__Job__: Pull out every line from the listing that has the word "nevoile".
_ _ _ _
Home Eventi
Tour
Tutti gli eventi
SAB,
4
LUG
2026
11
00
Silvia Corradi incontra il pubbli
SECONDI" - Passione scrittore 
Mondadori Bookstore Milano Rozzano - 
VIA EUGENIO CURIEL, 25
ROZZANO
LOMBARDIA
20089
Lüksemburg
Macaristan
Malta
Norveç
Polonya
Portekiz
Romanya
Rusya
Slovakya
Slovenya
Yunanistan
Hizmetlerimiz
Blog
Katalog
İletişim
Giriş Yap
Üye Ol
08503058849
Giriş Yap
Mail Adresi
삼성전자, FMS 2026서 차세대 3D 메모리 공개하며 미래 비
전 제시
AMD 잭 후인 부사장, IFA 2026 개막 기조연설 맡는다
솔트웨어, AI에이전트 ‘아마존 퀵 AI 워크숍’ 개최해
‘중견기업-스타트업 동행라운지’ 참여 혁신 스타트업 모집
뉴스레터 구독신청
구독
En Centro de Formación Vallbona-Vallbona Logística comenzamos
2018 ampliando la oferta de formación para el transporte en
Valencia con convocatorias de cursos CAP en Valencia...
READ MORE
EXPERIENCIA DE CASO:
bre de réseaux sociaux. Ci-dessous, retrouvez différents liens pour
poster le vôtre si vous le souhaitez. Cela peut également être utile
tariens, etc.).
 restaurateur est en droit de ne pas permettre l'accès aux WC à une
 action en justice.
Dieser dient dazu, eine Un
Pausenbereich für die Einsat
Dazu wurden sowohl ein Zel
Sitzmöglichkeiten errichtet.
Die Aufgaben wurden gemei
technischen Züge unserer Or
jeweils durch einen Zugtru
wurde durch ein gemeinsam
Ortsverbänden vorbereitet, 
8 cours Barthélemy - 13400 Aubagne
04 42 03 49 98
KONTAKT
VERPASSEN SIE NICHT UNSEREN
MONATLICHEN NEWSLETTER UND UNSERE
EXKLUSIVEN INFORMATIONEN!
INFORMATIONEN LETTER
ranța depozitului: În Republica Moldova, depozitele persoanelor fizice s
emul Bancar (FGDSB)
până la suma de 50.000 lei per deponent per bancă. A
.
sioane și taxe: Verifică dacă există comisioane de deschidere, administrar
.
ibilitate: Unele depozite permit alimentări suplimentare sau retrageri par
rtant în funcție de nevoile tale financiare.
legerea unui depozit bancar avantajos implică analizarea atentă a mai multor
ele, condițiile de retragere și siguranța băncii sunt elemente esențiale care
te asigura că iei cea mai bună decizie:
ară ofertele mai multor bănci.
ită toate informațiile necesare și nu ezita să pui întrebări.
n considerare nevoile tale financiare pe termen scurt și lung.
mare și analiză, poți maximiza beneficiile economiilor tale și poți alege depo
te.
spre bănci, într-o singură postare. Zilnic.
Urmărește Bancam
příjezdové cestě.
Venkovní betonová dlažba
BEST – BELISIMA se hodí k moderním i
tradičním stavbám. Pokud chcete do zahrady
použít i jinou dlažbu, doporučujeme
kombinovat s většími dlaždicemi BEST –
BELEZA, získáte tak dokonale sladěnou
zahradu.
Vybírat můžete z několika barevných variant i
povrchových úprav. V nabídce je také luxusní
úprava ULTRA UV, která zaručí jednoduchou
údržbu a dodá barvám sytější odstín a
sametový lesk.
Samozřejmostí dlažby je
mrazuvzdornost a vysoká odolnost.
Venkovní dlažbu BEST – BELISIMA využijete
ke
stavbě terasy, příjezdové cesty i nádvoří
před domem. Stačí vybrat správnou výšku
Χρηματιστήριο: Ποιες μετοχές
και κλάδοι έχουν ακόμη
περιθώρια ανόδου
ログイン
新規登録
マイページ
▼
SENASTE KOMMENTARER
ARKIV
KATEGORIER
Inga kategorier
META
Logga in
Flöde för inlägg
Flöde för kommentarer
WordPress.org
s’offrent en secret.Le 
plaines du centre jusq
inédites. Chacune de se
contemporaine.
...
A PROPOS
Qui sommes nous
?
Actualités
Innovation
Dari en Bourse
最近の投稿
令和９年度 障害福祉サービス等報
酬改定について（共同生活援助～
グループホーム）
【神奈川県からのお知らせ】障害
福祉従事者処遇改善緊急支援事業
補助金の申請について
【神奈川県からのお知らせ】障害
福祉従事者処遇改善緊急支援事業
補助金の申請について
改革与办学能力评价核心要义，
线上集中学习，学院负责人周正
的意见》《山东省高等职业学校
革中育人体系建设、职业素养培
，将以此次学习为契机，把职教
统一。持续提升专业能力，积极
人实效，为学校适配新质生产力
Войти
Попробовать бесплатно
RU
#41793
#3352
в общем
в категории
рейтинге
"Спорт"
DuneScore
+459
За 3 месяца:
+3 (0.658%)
_ _ _ _
__Task result__:
rtant în funcție de nevoile tale financiare.
n considerare nevoile tale financiare pe termen scurt și lung.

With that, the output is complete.